Approximately 10,000 Kurdish Peshmerga and 18,000 Iraqi security forces (ISF) are fighting in Mosul, and the numbers could go up, said Pentagon spokesmen Army Capt. Jeff Davis to a group of reporters. With them are over 100 U.S. troops, providing advice and assistance.

In June 2014, ISIS stunned the West by seizing Mosul, Iraq’s second-largest city. It is the biggest city under ISIS control and its last remaining stronghold in the country, a key part of the so-called Islamic State’s legitimacy. Since 2014, Iraqi government offenses have been trying to reverse ISIL’s territorial gains in Fallujah, Ramadi, and elsewhere.

On Monday, several villages east of Mosul were liberated in historically Kurdish areas by the Peshmerga in a sort of “leapfrog effect” strategy. Kurdish fighters advanced first in historically Kurdish villages, and the Iraqi forces followed right behind them.

As the combined advance toward Mosul, Davis predicts that the Iraqi units will primarily take the lead.

“The level of coordination and cooperation that we have seen between the Kurds and the ISF has been very good,” Davis said Tuesday. “They are working together very well, collaborating just the way we would want them to.”
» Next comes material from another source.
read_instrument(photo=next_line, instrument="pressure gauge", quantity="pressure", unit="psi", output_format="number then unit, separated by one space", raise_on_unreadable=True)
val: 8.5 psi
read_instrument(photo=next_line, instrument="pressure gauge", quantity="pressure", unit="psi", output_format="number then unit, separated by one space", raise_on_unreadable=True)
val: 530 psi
On the other side, obscuration fires – giant pits filled with oil and tires lit to create thick, black clouds of smoke – and suicide bombers continue to be strategies for ISIS.
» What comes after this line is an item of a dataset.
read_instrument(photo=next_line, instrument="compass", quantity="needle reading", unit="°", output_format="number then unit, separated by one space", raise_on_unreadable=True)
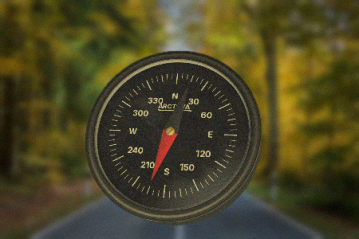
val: 195 °
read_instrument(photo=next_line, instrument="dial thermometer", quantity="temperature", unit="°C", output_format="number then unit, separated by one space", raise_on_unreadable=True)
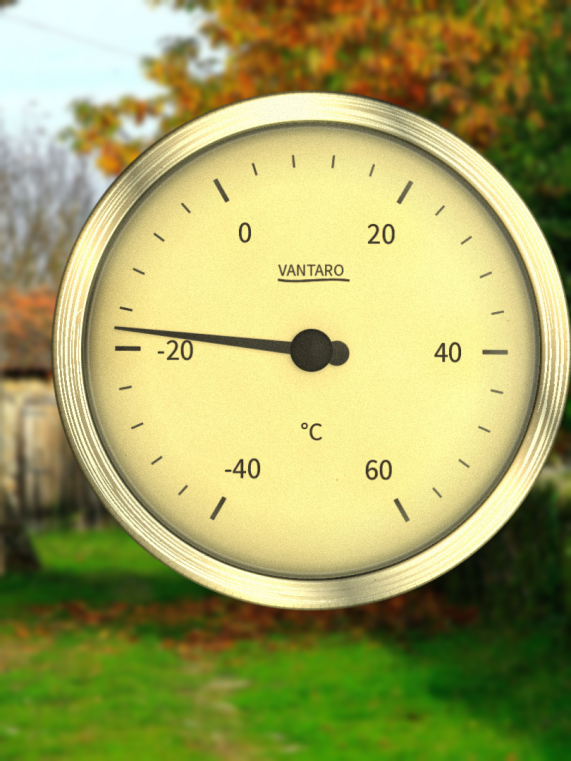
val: -18 °C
As the fighting intensifies, it’s the civilians who will suffer the most. The Pentagon said that the ISIL is using civilians as human shields in Mosul, a tactic that’s not new.

“We’ve seen civilians being forcibly detained and their movements being prevented where they can’t get out of Mosul. They’re being held there against their will,” Capt. Davis said.
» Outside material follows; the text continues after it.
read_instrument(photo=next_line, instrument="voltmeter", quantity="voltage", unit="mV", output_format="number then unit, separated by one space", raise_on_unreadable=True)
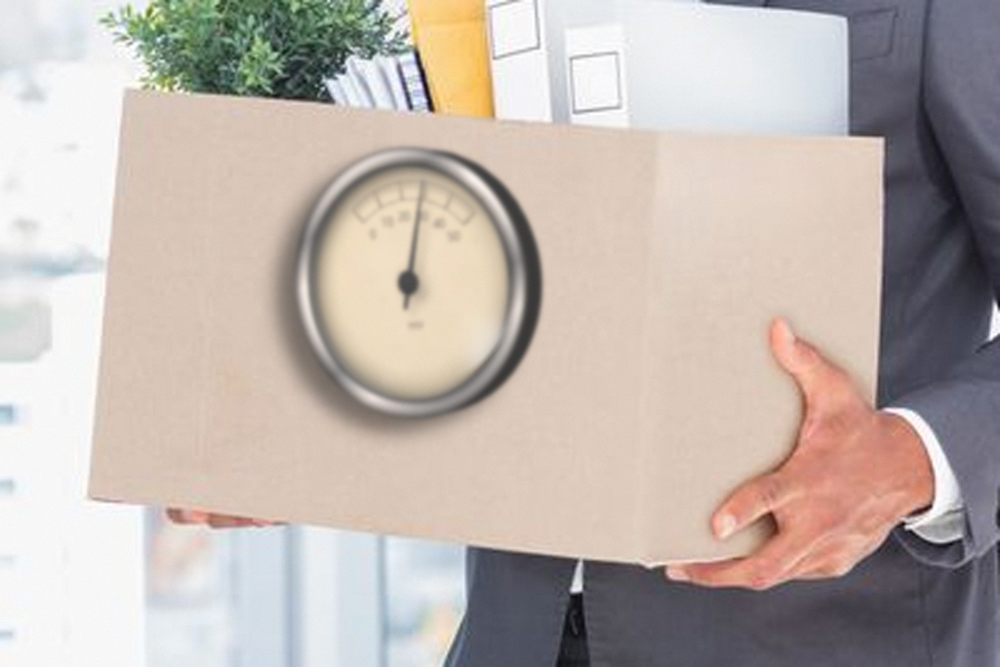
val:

The United Nations estimates that 1.5 million people live in the Mosul area. Shelter is available for 60,000 people in camps and emergency sites; food rations for 220,000 families are ready for distribution, according to a statement on Sunday by Stephen O’Brien, the UN’s under-secretary general for humanitarian affairs and emergency relief.

But more humanitarian efforts will be needed, since it’s unclear how long the offensive will take. “It’s Day 1, don’t get your hopes up, it’s going to be a while. But it is very much underway,” Davis said.